Section 204 of the Public Health and Wellbeing Act provides that any person who suffers loss as a result of a decision by the Chief Health Officer under his emergency powers can apply for compensation if that person considers there were insufficient grounds for a particular decision. Restrictions should only be imposed insofar as they are absolutely necessary. It is so important to open up the economy in Victoria as much as is possible. Many important questions remain unanswered. Why is a private contractor prohibited from mowing lawns but such work is permitted by a council worker? Why can building and construction workers move freely between places of work but not people working in other occupations? What is the public health rationale for imposing an 8 pm curfew across Melbourne or harsh restrictions in regional communities where no active cases exist?

Section 204 provides an incredibly powerful remedy. It gives every Victorian who has suffered loss the right to hold the Chief Health Officer to account. All that is required is an application to the secretary of the department of health, not court action. If the secretary agrees there are insufficient grounds for a particular restriction, she must pay just and reasonable compensation and has 28 days to reach a decision. Importantly, her decision can be appealed in the Victorian Civil and Administrative Tribunal, which is a relatively inexpensive legal avenue of redress.

As broadcast on the Nine Network earlier tonight, Jim’s Mowing has vowed to rely on this section of the act to seek compensation, not just for Jim’s Mowing franchisees but for other contractors. That’s because his private gardeners in Melbourne are prohibited from working, yet council gardeners are permitted to work. The question the secretary of the health department needs to consider is whether there are insufficient grounds for this decision. Jim Penman, who owns Jim’s Mowing, says these laws are arbitrary and have no legitimacy. This provision of the act is, I understand, yet to be tested, and this is a very important test of the accountability of this government.

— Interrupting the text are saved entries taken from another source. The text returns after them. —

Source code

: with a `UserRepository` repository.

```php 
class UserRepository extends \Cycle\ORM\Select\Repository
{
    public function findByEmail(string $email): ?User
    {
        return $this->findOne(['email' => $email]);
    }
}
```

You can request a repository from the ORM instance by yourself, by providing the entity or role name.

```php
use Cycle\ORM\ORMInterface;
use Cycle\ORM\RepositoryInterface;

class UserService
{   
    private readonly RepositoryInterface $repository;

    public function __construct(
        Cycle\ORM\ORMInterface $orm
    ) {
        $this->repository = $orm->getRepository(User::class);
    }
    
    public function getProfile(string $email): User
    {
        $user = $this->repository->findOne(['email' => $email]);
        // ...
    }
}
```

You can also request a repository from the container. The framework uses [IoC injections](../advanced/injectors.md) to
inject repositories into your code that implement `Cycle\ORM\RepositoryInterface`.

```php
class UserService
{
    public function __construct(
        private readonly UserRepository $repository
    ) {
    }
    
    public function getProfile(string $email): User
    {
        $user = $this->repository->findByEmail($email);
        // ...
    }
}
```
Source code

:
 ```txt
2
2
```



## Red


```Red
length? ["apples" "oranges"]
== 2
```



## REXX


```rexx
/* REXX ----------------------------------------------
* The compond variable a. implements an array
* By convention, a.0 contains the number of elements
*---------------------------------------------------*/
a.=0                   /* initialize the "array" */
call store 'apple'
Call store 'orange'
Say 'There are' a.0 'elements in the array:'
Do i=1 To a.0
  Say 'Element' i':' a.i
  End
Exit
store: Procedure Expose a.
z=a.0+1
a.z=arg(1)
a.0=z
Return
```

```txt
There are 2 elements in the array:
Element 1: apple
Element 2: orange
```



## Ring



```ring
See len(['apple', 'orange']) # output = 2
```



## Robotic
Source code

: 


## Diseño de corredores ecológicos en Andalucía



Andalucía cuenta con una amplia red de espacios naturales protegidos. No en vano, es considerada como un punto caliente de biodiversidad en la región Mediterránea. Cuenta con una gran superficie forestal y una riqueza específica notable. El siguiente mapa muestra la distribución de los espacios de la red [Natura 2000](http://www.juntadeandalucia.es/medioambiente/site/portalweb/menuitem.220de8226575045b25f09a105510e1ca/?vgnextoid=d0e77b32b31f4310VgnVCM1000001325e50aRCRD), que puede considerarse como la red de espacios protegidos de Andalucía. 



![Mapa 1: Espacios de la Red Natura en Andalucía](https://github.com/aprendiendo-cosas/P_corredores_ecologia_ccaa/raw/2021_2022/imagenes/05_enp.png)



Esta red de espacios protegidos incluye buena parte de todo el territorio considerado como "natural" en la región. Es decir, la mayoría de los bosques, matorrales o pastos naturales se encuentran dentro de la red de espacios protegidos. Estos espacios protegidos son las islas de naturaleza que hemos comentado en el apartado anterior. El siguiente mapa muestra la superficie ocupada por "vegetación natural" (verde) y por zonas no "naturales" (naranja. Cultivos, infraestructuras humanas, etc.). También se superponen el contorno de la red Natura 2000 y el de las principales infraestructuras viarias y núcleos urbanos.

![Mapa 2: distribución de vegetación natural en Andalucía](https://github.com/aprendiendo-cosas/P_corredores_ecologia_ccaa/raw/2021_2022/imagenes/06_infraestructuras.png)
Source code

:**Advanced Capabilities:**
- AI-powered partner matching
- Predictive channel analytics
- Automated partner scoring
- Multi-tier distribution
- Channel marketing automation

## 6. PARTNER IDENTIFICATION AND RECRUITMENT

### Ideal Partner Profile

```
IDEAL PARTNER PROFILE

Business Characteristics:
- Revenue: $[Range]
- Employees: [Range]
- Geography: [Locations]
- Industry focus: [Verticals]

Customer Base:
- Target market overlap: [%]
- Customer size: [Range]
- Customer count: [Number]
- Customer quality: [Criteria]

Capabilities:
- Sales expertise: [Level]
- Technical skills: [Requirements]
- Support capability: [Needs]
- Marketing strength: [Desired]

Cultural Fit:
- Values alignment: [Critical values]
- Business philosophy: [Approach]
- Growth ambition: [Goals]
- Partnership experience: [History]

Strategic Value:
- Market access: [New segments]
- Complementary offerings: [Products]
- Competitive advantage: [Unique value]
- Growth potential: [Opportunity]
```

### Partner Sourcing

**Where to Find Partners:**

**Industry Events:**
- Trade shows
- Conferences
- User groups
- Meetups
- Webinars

Just hours after I raised my concerns on Channel Nine news, I received messages from a number of business owners who are suffering badly despite the economic support our government is providing, including this message from Georgie. She writes: ‘It has been extraordinarily difficult to have our arboriculture business closed by the Victorian Premier whilst we have many of our clients in four councils calling us and stating that council contractors are happily pruning and maintaining council parks, trees and gardens whilst ratepayers suffer and their trees are desperately requiring routine pruning, which can only be done at this time of year and, of course, cannot be done. We just hope and pray we can reopen our doors and stay in business after this catastrophe is finally over. Thank you again for being our voice.’

For people living in regional Victoria, including those in border communities who have been hit hard, for families who can’t cross the border and get their children to school, for people with cancer who can’t travel to medical appointments, for farmers who can’t travel freely, including to move machinery or feed their stock—despite the work we have done to introduce a code of practice for the agriculture sector—this provision of the Victorian Public Health and Wellbeing Act may provide additional support. It may also provide a much-needed fetter on the exercise of arbitrary powers by reinforcing the requirement on the Victorian Chief Health Officer that he must properly impose restrictions and impose only those which are necessary to combat this pandemic and nothing more.